Verhoeff-van Gieson (VVG)

VVG stains elastic fibers black using Verhoeff’s elastic stain (hematoxylin, ferric chloride, and iodine), followed by van Gieson counterstain (acid fuchsin and picric acid) that colors collagen red and muscle yellow. Elastic fibers appear as black, wavy, branching fibers against a red-yellow background. VVG is used to evaluate elastic fiber disorders: Marfan syndrome (fragmentation and disruption of aortic elastic fibers), emphysema (loss of alveolar elastic fibers), and arteriosclerosis (elastic lamina duplication and calcification). In vascular pathology, VVG demonstrates the internal and external elastic laminae, essential for identifying vascular invasion by tumors and classifying arterial lesions.

Reticulin Stain

Reticulin stains (Gordon and Sweet’s or Gomori’s silver impregnation) deposit metallic silver on reticulin fibers (type III collagen), which appear black against a pale background. Reticulin forms the supporting framework of glands, blood vessels, and smooth muscle. In liver pathology, reticulin stains highlight the hepatic plate architecture — loss of the normal reticulin framework indicates cirrhosis; expansion between plates indicates regenerative nodules. In bone marrow pathology, reticulin staining grades myelofibrosis (MF-0 to MF-3). In tumor pathology, reticulin outlines alveolar and glandular structures, helping classify poorly differentiated tumors.

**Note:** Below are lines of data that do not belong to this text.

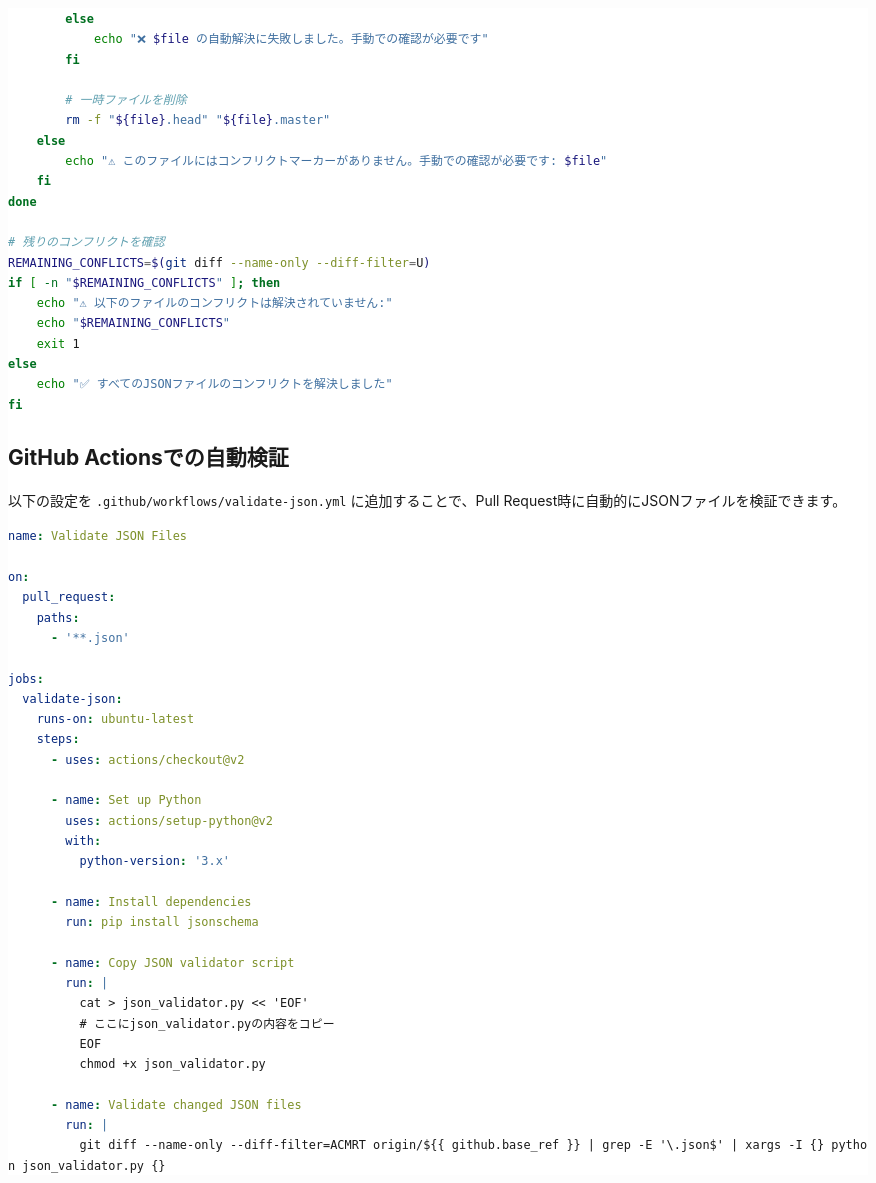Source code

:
```bash
        else
            echo "❌ $file の自動解決に失敗しました。手動での確認が必要です"
        fi
        
        # 一時ファイルを削除
        rm -f "${file}.head" "${file}.master"
    else
        echo "⚠️ このファイルにはコンフリクトマーカーがありません。手動での確認が必要です: $file"
    fi
done

# 残りのコンフリクトを確認
REMAINING_CONFLICTS=$(git diff --name-only --diff-filter=U)
if [ -n "$REMAINING_CONFLICTS" ]; then
    echo "⚠️ 以下のファイルのコンフリクトは解決されていません:"
    echo "$REMAINING_CONFLICTS"
    exit 1
else
    echo "✅ すべてのJSONファイルのコンフリクトを解決しました"
fi
```

## GitHub Actionsでの自動検証

以下の設定を `.github/workflows/validate-json.yml` に追加することで、Pull Request時に自動的にJSONファイルを検証できます。

```yaml
name: Validate JSON Files

on:
  pull_request:
    paths:
      - '**.json'

jobs:
  validate-json:
    runs-on: ubuntu-latest
    steps:
      - uses: actions/checkout@v2
      
      - name: Set up Python
        uses: actions/setup-python@v2
        with:
          python-version: '3.x'
      
      - name: Install dependencies
        run: pip install jsonschema
      
      - name: Copy JSON validator script
        run: |
          cat > json_validator.py << 'EOF'
          # ここにjson_validator.pyの内容をコピー
          EOF
          chmod +x json_validator.py
      
      - name: Validate changed JSON files
        run: |
          git diff --name-only --diff-filter=ACMRT origin/${{ github.base_ref }} | grep -E '\.json$' | xargs -I {} python json_validator.py {}
```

Phosphotungstic Acid Hematoxylin (PTAH)

PTAH stains fibrin, striated muscle cross-striations, glial fibers, and nuclei. Muscle striations and fibrin appear blue; collagen and cartilage appear brownish-pink. PTAH is used for diagnosing fibrinoid necrosis (vasculitis), rhabdomyosarcoma (cross-striations), and Alzheimer disease (neurofibrillary tangles and senile plaques). The stain requires careful oxidation (potassium permanganate) and mordanting and is technically demanding.

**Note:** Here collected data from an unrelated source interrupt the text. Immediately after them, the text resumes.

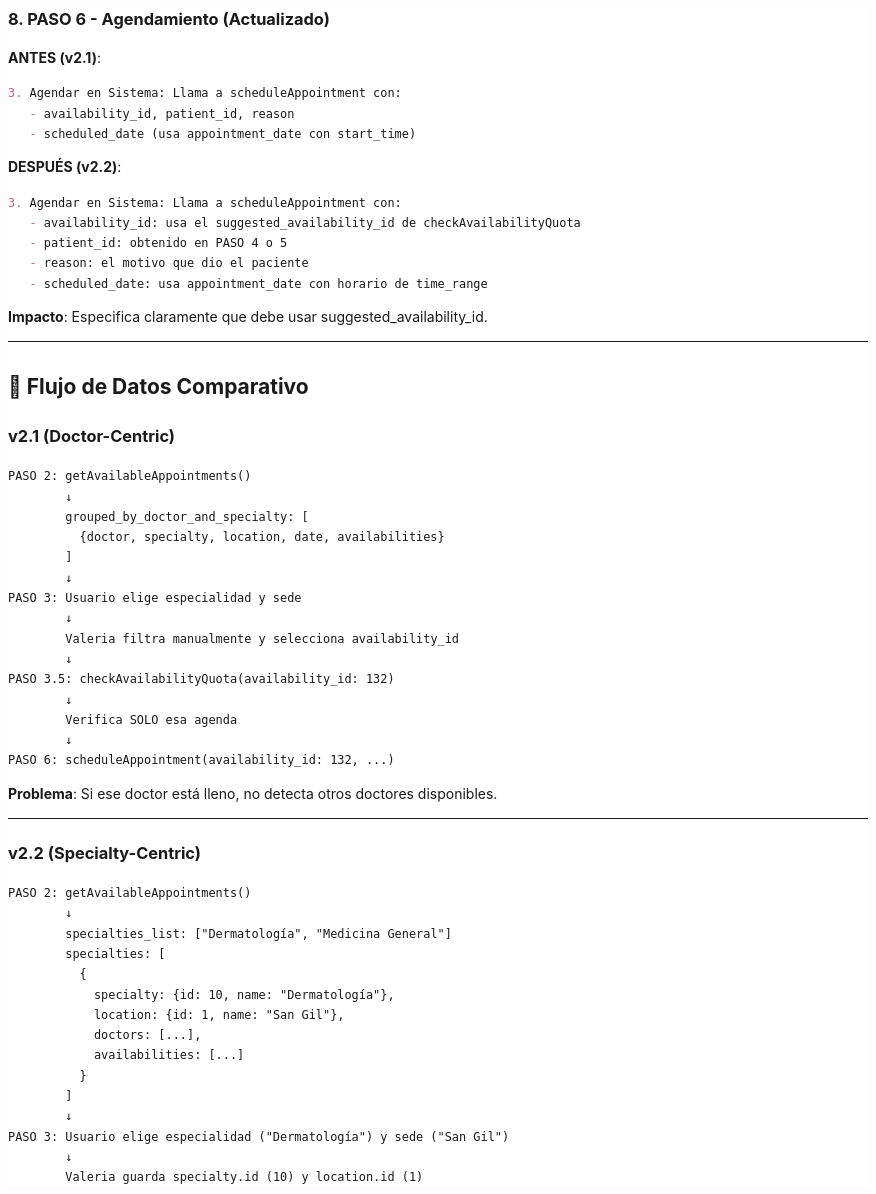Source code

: ### **8. PASO 6 - Agendamiento (Actualizado)**

**ANTES (v2.1)**:
```markdown
3. Agendar en Sistema: Llama a scheduleAppointment con:
   - availability_id, patient_id, reason
   - scheduled_date (usa appointment_date con start_time)
```

**DESPUÉS (v2.2)**:
```markdown
3. Agendar en Sistema: Llama a scheduleAppointment con:
   - availability_id: usa el suggested_availability_id de checkAvailabilityQuota
   - patient_id: obtenido en PASO 4 o 5
   - reason: el motivo que dio el paciente
   - scheduled_date: usa appointment_date con horario de time_range
```

**Impacto**: Especifica claramente que debe usar suggested_availability_id.

---

## 🔄 Flujo de Datos Comparativo

### **v2.1 (Doctor-Centric)**

```
PASO 2: getAvailableAppointments()
        ↓
        grouped_by_doctor_and_specialty: [
          {doctor, specialty, location, date, availabilities}
        ]
        ↓
PASO 3: Usuario elige especialidad y sede
        ↓
        Valeria filtra manualmente y selecciona availability_id
        ↓
PASO 3.5: checkAvailabilityQuota(availability_id: 132)
        ↓
        Verifica SOLO esa agenda
        ↓
PASO 6: scheduleAppointment(availability_id: 132, ...)
```

**Problema**: Si ese doctor está lleno, no detecta otros doctores disponibles.

---

### **v2.2 (Specialty-Centric)**

```
PASO 2: getAvailableAppointments()
        ↓
        specialties_list: ["Dermatología", "Medicina General"]
        specialties: [
          {
            specialty: {id: 10, name: "Dermatología"},
            location: {id: 1, name: "San Gil"},
            doctors: [...],
            availabilities: [...]
          }
        ]
        ↓
PASO 3: Usuario elige especialidad ("Dermatología") y sede ("San Gil")
        ↓
        Valeria guarda specialty.id (10) y location.id (1)
```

Smooth Muscle Actin Immunohistochemistry

While not a histochemical stain, smooth muscle actin (SMA) IHC has largely replaced traditional connective tissue stains for identifying smooth muscle cells and myofibroblasts. SMA stains vascular smooth muscle, pericytes, and myoepithelial cells. It is used to evaluate tumor differentiation (leiomyosarcoma) and myofibroblastic proliferations.

Quality Control

Each connective tissue stain requires a positive control known to contain the target component: skin or colon for trichrome (collagen), artery or lung for VVG (elastic fibers), liver or spleen for reticulin, and muscle or fibrin clot for PTAH. Controls are run with every batch. Over-staining and under-staining are assessed by comparing control intensity with established norms. Troubleshooting common problems includes adjusting differentiation time (trichrome), ferric chloride concentration (VVG), or silver solution temperature (reticulin).